*WHAT YOU ARE ASKED TO DO*. Report every line below that holds the word "html".

*RECORDS SHOWN*.
####
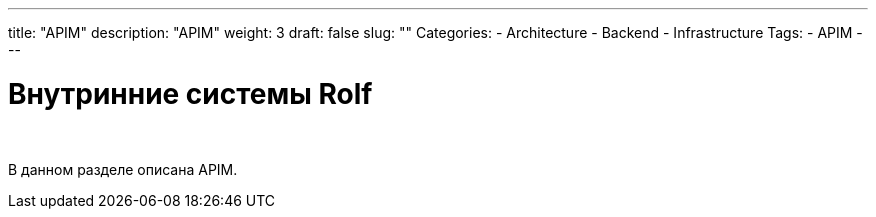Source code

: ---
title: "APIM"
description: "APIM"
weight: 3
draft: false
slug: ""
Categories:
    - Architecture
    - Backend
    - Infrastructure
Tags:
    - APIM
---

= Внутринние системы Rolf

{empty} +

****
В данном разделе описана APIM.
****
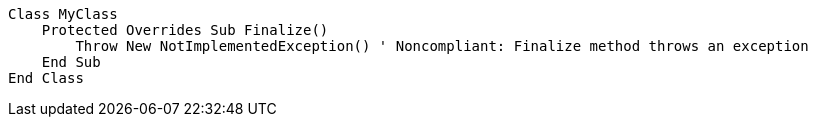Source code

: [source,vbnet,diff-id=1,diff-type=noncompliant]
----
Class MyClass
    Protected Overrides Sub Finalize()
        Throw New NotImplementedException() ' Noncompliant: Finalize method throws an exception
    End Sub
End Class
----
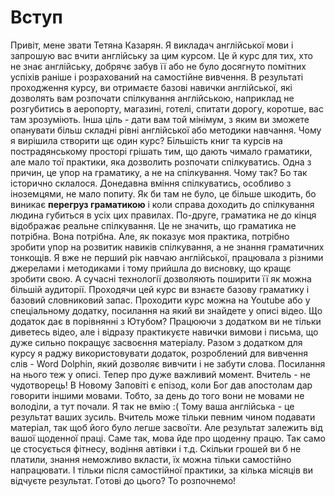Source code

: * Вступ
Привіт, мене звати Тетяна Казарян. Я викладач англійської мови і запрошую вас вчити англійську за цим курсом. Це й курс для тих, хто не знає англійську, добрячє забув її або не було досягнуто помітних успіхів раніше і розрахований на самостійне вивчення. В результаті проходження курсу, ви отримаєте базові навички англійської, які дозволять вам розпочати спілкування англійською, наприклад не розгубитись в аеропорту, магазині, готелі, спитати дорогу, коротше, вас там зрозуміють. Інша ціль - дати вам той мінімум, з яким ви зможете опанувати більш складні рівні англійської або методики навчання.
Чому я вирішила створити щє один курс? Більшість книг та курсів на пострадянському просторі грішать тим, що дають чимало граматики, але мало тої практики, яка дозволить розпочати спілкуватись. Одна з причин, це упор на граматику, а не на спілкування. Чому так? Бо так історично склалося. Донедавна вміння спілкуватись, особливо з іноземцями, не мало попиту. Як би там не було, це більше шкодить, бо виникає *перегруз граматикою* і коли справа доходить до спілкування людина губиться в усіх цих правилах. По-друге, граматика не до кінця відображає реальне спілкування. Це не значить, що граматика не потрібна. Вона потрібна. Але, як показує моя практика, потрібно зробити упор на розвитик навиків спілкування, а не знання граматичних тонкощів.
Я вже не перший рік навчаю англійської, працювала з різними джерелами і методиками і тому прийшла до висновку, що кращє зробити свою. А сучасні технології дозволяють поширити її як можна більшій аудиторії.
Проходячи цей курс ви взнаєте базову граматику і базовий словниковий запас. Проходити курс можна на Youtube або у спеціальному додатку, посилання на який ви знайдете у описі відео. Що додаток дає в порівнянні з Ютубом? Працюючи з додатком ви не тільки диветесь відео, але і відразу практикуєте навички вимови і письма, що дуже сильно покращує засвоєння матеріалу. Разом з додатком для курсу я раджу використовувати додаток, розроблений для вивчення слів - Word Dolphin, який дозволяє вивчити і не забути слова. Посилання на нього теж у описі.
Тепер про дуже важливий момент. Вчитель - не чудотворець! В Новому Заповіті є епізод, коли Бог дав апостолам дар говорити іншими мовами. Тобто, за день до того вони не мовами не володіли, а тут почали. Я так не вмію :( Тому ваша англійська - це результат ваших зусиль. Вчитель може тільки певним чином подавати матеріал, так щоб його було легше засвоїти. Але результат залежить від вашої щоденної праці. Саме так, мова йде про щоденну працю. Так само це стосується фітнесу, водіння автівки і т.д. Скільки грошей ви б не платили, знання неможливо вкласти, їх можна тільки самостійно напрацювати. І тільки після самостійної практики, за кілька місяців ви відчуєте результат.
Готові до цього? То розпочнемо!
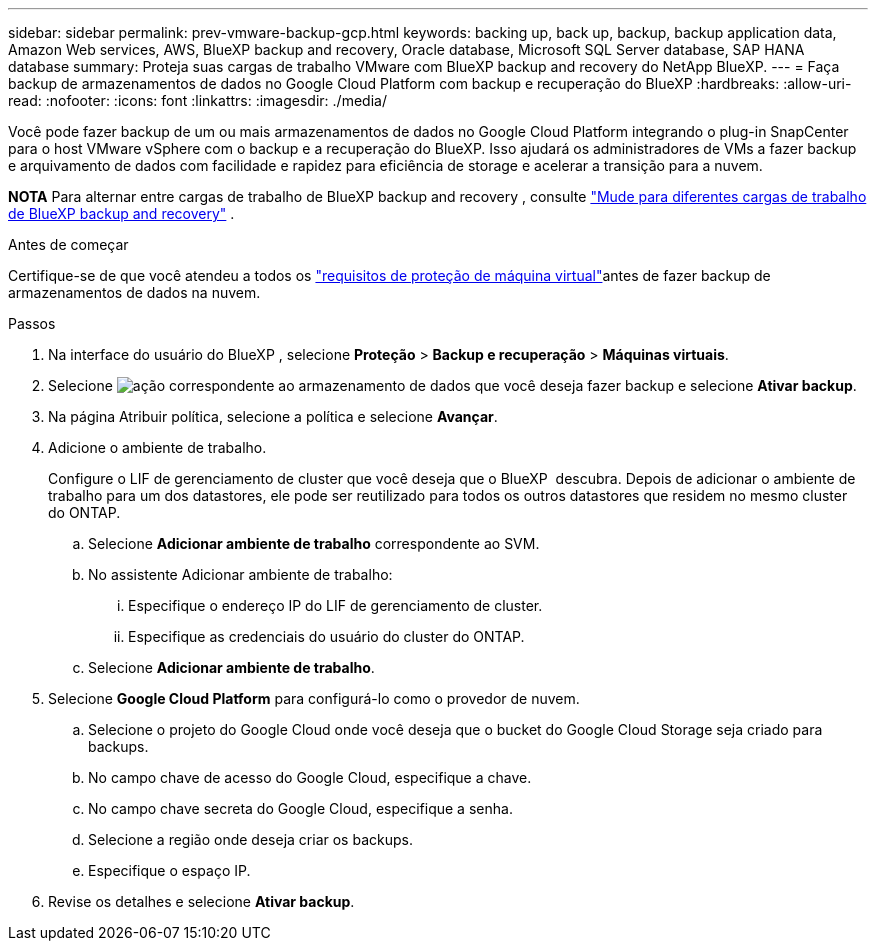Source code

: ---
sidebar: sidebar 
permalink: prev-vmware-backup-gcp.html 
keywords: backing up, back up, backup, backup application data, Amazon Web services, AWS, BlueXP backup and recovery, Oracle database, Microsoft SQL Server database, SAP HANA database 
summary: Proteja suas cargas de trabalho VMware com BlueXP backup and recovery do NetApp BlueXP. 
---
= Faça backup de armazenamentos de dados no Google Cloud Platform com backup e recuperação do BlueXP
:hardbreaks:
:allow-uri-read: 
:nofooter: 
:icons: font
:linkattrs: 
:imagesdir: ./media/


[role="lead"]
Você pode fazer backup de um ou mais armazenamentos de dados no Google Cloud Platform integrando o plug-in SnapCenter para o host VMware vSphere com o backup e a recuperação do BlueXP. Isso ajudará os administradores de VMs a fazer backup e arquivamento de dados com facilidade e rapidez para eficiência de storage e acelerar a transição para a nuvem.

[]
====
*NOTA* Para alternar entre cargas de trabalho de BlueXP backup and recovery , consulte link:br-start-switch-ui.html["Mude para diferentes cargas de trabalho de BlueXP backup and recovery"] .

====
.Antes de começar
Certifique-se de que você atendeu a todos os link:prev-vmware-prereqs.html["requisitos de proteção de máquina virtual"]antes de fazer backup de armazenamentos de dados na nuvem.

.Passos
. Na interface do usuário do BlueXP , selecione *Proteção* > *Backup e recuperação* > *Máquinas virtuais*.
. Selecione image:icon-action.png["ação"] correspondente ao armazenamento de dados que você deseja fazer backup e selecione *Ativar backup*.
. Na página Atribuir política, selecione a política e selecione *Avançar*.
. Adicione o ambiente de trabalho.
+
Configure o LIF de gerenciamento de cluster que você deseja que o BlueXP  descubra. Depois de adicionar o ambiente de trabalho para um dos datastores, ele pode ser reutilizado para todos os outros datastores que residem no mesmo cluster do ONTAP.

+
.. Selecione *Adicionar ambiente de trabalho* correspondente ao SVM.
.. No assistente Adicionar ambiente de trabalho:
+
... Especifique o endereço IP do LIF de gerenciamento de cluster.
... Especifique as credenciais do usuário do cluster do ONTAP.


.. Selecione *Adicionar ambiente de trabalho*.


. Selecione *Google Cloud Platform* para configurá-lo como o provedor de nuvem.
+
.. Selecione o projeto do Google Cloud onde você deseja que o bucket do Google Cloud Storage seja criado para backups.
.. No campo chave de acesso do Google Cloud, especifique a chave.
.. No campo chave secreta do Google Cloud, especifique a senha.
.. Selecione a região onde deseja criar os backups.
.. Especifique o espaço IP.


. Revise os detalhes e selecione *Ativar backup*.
####
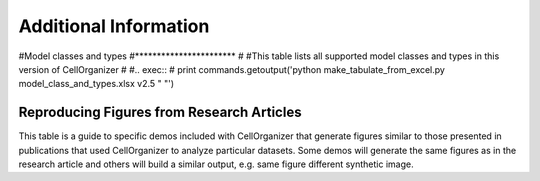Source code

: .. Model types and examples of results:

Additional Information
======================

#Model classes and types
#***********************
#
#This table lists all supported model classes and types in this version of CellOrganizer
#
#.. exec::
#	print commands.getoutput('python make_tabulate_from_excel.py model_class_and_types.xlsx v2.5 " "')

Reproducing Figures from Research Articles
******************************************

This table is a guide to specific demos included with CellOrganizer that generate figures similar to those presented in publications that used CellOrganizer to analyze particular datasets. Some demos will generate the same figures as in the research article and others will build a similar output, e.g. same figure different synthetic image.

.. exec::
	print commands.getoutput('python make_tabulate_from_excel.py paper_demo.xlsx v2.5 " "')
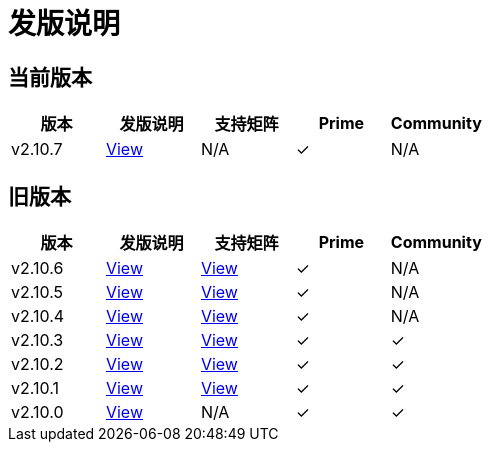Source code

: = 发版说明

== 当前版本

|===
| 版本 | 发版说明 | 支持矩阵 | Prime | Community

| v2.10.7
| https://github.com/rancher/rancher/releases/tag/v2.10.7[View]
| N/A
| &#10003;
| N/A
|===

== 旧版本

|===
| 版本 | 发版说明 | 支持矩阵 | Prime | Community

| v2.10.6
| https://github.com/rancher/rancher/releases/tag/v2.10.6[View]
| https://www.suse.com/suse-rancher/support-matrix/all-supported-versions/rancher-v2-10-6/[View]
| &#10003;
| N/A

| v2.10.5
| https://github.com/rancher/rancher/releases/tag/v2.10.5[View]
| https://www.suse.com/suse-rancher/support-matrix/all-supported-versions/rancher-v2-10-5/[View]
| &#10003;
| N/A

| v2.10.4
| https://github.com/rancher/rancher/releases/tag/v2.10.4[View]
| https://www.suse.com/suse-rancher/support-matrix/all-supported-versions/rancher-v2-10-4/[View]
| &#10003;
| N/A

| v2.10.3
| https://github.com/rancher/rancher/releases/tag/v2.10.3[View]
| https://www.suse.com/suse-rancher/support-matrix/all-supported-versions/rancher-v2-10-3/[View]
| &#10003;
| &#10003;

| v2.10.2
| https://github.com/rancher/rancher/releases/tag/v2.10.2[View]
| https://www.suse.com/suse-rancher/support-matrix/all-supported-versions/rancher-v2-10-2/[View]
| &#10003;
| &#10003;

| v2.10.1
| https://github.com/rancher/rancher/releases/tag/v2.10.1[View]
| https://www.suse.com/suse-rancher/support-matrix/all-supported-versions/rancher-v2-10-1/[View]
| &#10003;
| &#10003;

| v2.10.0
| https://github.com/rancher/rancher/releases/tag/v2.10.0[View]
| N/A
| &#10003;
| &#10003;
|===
####
*FINAL ANSWER*.
permalink: prev-vmware-backup-gcp.html 
*NOTA* Para alternar entre cargas de trabalho de BlueXP backup and recovery , consulte link:br-start-switch-ui.html["Mude para diferentes cargas de trabalho de BlueXP backup and recovery"] .
Certifique-se de que você atendeu a todos os link:prev-vmware-prereqs.html["requisitos de proteção de máquina virtual"]antes de fazer backup de armazenamentos de dados na nuvem.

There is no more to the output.